## PROBLEMS AND TASKS
(1) From the passage on Spilsbury, reproduce word for word the part from "More than anything, Spilsbury" up to and including "a little freer.".
(2) Answer these questions from the passage on Spilsbury:
(a) What did Spilsbury conclude had once been a human being?
(b) What did Spilsbury love to work on more than anything?
(c) Where did ordinary citizens in the nineteenth century follow Spilsbury's magic?
(3) Name every contemporary pathologist the passage on Spilsbury mentions.

## READING TEXT

━━━━━━━━━━━━━━━━━━━━━━━━━━━━━━

What made him perfect for the age is that he needed no body, no corpse, to solve, say, a murder case. At one point he concluded, for instance, that a pool of grey pulpy substance spread over a basement floor had once been a human being. In the way that he could construct the most complex of stories from the simplest of clues, Spilsbury stands as the fore-father of the most celebrated of contemporary pathologists, like Michael Baden, Herbert MacDonell, and Doctor Henry Lee, notably of the O. J. Simpson
trial.
More than anything, Spilsbury loved to work on the long forgotten and unsolvable—what we today know as cold cases. Ordinary citizens in the nineteenth century followed Spilsbury’s magic in the newspapers the way contemporary audiences watch on evening television the wonders of CSI and Cold Case. As in the nineteenth century, we live in fear—there are crazies out there—and we must have our crimes solved, or at least we have to hear a good story about one, no matter how true, that ends in the resolution of the case. Then, we can breathe a bit easier, walk a little freer.

━━━━━━━━━━━━━━━━━━━━━━━━━━━━━━

(Collected data entries)
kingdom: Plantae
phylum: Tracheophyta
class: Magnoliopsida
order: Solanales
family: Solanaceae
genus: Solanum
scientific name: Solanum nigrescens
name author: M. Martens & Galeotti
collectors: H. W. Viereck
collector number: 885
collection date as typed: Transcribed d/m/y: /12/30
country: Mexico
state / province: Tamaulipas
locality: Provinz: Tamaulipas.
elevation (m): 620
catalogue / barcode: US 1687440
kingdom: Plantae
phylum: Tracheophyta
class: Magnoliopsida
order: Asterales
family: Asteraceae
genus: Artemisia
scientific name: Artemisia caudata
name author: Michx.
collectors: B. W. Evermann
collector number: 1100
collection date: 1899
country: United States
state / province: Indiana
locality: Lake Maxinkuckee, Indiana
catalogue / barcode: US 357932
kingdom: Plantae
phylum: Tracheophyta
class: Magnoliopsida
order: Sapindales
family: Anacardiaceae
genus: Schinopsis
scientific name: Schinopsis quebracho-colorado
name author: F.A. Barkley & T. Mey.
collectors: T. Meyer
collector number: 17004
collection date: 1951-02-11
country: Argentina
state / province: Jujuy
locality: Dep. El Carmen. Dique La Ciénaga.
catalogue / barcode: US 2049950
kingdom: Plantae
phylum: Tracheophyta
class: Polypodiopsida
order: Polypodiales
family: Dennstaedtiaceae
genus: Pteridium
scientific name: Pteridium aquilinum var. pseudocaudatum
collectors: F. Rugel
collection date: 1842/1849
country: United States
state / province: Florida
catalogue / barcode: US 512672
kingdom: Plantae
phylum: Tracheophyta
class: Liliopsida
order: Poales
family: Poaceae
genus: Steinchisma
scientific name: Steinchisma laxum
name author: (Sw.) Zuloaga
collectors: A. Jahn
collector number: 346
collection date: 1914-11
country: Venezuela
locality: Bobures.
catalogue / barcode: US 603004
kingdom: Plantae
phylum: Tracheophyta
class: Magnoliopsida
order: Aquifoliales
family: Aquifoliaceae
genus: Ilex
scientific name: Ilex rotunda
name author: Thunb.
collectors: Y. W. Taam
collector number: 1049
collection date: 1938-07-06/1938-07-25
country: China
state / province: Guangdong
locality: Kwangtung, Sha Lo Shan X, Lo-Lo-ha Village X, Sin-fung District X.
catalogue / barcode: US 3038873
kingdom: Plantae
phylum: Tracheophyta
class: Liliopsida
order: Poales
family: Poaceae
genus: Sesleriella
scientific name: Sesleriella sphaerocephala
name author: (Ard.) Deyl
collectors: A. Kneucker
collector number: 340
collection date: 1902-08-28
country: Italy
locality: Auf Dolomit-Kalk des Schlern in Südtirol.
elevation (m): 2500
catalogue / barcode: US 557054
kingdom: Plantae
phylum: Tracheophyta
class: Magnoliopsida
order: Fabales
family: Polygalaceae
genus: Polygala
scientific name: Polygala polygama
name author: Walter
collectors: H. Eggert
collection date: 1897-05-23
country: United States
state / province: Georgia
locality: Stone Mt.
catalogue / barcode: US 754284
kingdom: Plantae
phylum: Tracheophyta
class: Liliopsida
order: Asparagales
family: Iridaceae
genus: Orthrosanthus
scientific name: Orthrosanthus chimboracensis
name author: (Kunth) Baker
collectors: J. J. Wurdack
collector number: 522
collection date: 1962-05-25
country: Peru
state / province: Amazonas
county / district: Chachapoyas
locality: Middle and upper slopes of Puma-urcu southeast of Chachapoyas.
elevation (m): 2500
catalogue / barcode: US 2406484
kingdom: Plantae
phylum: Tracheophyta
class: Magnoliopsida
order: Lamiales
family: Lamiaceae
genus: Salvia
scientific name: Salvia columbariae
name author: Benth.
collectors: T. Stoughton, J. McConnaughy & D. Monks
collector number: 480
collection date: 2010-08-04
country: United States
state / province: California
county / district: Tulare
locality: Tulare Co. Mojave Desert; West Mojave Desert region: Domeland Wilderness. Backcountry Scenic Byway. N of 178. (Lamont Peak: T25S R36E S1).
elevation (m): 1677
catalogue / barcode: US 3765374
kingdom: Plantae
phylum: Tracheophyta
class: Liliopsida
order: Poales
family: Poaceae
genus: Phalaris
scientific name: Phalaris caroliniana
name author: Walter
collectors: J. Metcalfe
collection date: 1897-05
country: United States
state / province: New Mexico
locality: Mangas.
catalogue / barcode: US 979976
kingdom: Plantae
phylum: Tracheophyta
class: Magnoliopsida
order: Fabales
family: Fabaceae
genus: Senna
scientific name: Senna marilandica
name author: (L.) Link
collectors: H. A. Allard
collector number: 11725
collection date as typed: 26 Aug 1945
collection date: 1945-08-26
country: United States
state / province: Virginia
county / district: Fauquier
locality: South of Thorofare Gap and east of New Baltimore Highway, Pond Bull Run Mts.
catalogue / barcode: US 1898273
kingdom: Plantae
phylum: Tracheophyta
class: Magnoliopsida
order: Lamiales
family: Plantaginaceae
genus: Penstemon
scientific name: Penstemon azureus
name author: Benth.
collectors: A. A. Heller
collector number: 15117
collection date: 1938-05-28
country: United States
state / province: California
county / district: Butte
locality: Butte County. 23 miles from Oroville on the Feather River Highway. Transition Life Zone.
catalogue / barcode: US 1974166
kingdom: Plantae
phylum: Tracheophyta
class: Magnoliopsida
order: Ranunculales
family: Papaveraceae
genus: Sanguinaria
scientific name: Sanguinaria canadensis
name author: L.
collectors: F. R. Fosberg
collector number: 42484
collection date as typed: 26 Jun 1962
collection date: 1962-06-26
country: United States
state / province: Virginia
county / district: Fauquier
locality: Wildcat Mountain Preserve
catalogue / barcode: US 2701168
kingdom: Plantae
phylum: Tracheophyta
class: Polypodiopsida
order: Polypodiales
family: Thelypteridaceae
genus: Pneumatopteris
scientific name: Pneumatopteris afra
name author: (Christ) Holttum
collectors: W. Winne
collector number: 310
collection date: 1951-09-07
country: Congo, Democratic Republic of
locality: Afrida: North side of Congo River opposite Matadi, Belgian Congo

━━━━━━━━━━━━━━━━━━━━━━━━━━━━━━

## ANSWERS TO THIS EXERCISE
(1)
More than anything, Spilsbury loved to work on the long forgotten and unsolvable—what we today know as cold cases. Ordinary citizens in the nineteenth century followed Spilsbury’s magic in the newspapers the way contemporary audiences watch on evening television the wonders of CSI and Cold Case. As in the nineteenth century, we live in fear—there are crazies out there—and we must have our crimes solved, or at least we have to hear a good story about one, no matter how true, that ends in the resolution of the case. Then, we can breathe a bit easier, walk a little freer.

(2)
(a) A pool of grey pulpy substance spread over a basement floor.
(b) The long forgotten and unsolvable, what we today know as cold cases.
(c) In the newspapers.

(3)
Michael Baden
Herbert MacDonell
Doctor Henry Lee